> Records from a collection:
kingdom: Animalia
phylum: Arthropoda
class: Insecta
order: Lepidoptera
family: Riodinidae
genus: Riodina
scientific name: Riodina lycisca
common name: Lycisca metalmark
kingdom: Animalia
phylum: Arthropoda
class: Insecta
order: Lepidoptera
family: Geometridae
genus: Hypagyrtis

> EXERCISE: Reproduce every line of the records, swapping "phylum" for "division" and keeping everything else the same.

> RESULT FOR THIS EXERCISE:
kingdom: Animalia
division: Arthropoda
class: Insecta
order: Lepidoptera
family: Riodinidae
genus: Riodina
scientific name: Riodina lycisca
common name: Lycisca metalmark
kingdom: Animalia
division: Arthropoda
class: Insecta
order: Lepidoptera
family: Geometridae
genus: Hypagyrtis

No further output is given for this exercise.